Throughout his professional turns, woodworking and building custom projects “on the side” remained a constant. Skipper’s compulsion to work with wood, his passion for BBQ-ing, and his frustration at not finding a cutting board that met his wants particularly fueled his determination to design cutting boards that optimize both function and form. Believing that the best tools for those home chefs who celebrate everything about cooking should be a full sensory experience, Skipper refined his designs for decades.
Trying to describe how he wants cooking enthusiasts to feel when using his boards, Skipper says, “It’s like that feeling you get when you’re using a freshly sharpened kitchen knife. The knife effortlessly glides through whatever you are cutting and is such a joy to use.”
That is perhaps what I admire most about Skipper. In his eternal quest to “make it better,” what truly motivates him is the ability to create joy for others as part of an experience. He chases the gratification of crafting something with his hands that inspires others to feel. The ultimate maker’s gift.
As it turns out, this new venture of ours really does seem to be an inevitable step in our journey. All the threads of Skipper’s decades-long professional path and passions woven together to land us here. A destination not possible without all his steps along the way and, yes, even his attention problem.
To all the attention-challenged makers out there, thank goodness for you. Keep making, keep fixing, keep improving. Keep inspiring others to find and feed their craft. Those of us who consider ourselves to be creatively stunted need you.

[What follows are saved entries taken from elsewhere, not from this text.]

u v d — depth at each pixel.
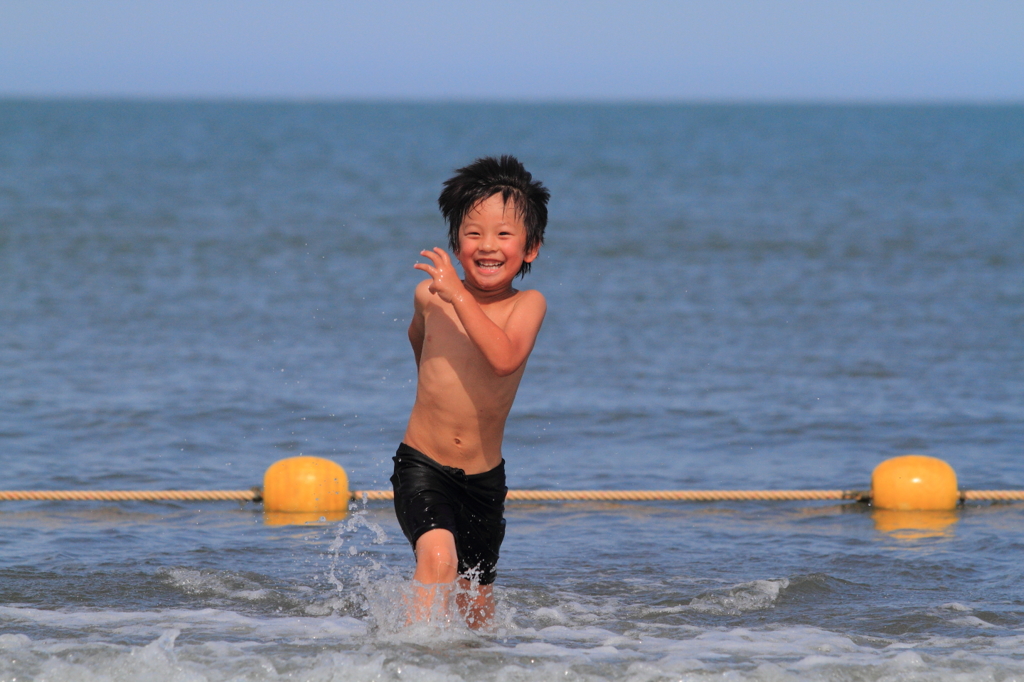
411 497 17.19
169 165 186.75
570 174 182.62
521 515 27.88
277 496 27.86
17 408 37.84
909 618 19.14
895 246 90.50
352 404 39.59
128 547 24.11
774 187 156.12
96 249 82.00
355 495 28.70
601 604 20.11
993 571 22.62
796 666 15.68
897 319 58.19
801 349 50.62
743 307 62.25
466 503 17.41
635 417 38.72
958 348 50.75
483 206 16.98
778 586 21.06
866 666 15.56
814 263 81.00
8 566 22.08
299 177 167.12
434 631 16.72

In a digital world of crypto, NFTs and relationships via device screens, it is all the more important to be intentional about connecting with what is most meaningful to us and nurtures our souls. Thank goodness for the makers with the talent to craft beautiful tangible things that can elicit those intangible joys. As Steve Jobs said, “Those people who are crazy enough to think they can change the world are the ones who do.” Thank goodness that my maker, Skipper, is crazy enough to change mine.